**O que fazer**
**A)** Traduza para o inglês a frase "Os poliedros são sólidos delimitados por faces planas poligonais.", retirada do texto sobre poliedros.
**B)** Repita fielmente o trecho do texto sobre poliedros que vai de "As latas de" até "não são poliedros.", incluindo ambos.

**Fonte**
Poliedros, abelhas, arquitetura e ... futebol

Luis Márcio P. Imenes
Colégio Gávea – São Paulo
Colégio Anglo - Campinas

José Jakubovic
Colégio Oswalde de Andrade
São Paulo

 

     Forma, tamanho e posição das coisas

Todos os objetos do mundo físico em que vivemos possuem alguma forma, algum tamanho ou ocupam alguma posição no espaço.

Medir (qual é a altura daquela torre?), examinar formas (a Terra é redonda?), comparar tamanhos (a água deste copo cabe naquela xícara?) analisar posições (a rua A é perpendicular ou paralela à rua B?), são preocupações cotidianas do ser humano. Geometria é a ferramenta que ele criou para estudar estes problemas.

Algumas das formas encontradas ao nosso redor são formas geométricas clássicas, conhecidas, estudadas e já receberam nomes: o dado é cúbico, a bola de futebol é esférica, a lata de cerveja é cilíndrica, ao azulejo é quadrado, etc.

Podemos contrapor a estas, a forma de uma pedra, por exemplo, que, em geral, é  irregular .
 

     A forma poliédrica  

Muitos são os objetos e coisas de forma poliédrica. Esta é “bem definida”. Os poliedros são sólidos delimitados por faces planas poligonais.

As latas de cerveja não têm forma poliédrica, pois são delimitadas por uma  superfície cilíndrica não plana. O cone e a esfera também não são poliedros.  
 

     Abelhas e poliedros  

As formas poliédricas são encontradas na natureza. Os alvéolos que compõem o favo de mel das abelhas européias são poliédricos.

Estes alvéolos lembram prismas hexagonais que se encaixam perfeitamente compondo o favo de mel.

Prismas triangulares e prismas de base quadrada também se encaixam (os prismas regulares pentagonais também se encaixam perfeitamente bem?). Entretanto, com os alvéolos hexagonais as abelhas obtêm, para uma certa quantidade de cera, um máximo de espaço. (Tente provar isto!).

(Nos textos de matemática do Telecurso 1º grau – aulas 47 e 66 – discute-se esta questão).

Algumas abelhas silvestres constróem colméias com uma “arquitetura” diferente da das abelhas européias. Elas armazenam o mel que produzem em pequenos potinhos cuja forma é a de um poliedro pouco conhecido: o octaedro truncado.

**Dados fornecidos**
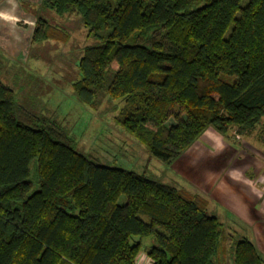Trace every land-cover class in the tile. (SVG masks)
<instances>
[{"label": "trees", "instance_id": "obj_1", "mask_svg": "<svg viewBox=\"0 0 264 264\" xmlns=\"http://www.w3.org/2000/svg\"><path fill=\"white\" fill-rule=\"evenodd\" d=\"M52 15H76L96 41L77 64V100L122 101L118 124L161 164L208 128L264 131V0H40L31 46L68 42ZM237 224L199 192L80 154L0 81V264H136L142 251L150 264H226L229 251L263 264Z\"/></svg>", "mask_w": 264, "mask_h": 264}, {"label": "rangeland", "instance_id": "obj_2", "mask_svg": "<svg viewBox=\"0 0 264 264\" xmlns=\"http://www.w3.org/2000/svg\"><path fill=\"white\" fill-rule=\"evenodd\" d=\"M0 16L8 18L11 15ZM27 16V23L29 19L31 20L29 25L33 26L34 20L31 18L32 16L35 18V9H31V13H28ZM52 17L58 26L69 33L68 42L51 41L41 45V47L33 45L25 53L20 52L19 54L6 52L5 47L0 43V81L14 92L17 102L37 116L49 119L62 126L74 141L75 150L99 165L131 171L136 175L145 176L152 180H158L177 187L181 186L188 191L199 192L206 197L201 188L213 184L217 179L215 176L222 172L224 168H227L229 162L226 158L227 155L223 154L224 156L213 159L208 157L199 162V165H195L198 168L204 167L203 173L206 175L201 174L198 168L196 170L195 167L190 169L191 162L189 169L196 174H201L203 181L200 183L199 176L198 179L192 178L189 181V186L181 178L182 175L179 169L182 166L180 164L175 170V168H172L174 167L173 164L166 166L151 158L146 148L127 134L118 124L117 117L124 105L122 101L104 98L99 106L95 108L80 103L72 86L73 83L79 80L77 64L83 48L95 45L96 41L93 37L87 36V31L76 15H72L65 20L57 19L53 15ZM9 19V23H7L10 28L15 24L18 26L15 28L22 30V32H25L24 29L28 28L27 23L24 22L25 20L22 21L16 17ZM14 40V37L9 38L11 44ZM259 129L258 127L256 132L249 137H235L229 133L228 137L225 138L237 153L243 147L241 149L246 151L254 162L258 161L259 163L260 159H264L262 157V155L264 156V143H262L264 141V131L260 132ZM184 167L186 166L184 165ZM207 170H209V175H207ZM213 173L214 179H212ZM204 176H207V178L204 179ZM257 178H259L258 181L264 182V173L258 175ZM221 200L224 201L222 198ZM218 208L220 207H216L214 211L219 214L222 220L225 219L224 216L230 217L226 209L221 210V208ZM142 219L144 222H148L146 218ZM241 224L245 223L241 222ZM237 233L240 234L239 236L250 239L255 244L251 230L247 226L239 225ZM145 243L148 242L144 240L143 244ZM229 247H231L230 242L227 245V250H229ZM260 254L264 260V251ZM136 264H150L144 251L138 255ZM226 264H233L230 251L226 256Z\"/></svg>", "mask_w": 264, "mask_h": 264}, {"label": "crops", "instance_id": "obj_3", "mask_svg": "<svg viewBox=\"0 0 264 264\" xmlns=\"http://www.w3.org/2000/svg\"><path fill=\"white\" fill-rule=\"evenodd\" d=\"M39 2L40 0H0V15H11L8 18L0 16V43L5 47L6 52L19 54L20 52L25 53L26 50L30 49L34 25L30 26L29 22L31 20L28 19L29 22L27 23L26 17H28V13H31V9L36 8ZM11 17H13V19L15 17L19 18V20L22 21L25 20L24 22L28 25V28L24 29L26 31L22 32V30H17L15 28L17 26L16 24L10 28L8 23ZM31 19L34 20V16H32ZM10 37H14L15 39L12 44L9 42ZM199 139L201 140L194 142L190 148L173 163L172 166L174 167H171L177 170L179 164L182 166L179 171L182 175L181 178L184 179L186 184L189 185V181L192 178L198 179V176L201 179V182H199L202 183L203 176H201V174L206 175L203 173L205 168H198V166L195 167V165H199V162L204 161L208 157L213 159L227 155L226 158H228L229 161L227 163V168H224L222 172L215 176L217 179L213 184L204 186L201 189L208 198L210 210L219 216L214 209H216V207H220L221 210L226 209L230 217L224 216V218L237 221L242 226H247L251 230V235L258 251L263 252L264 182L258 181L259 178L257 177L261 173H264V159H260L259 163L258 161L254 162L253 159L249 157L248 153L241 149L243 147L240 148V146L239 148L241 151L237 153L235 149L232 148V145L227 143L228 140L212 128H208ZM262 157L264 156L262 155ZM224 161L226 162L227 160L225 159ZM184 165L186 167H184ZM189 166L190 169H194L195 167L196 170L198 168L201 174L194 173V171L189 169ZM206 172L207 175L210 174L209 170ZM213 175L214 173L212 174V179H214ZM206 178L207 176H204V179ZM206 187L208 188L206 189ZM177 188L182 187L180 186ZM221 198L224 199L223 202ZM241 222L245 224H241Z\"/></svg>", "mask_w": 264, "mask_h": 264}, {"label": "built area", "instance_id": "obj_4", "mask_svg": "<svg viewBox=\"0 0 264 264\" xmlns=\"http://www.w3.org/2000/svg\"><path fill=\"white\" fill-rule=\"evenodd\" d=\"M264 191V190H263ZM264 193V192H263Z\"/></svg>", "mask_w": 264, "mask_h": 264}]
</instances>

**Em resposta**
**A)** Polyhedra are solids bounded by flat polygonal faces.

**B)**
As latas de cerveja não têm forma poliédrica, pois são delimitadas por uma  superfície cilíndrica não plana. O cone e a esfera também não são poliedros.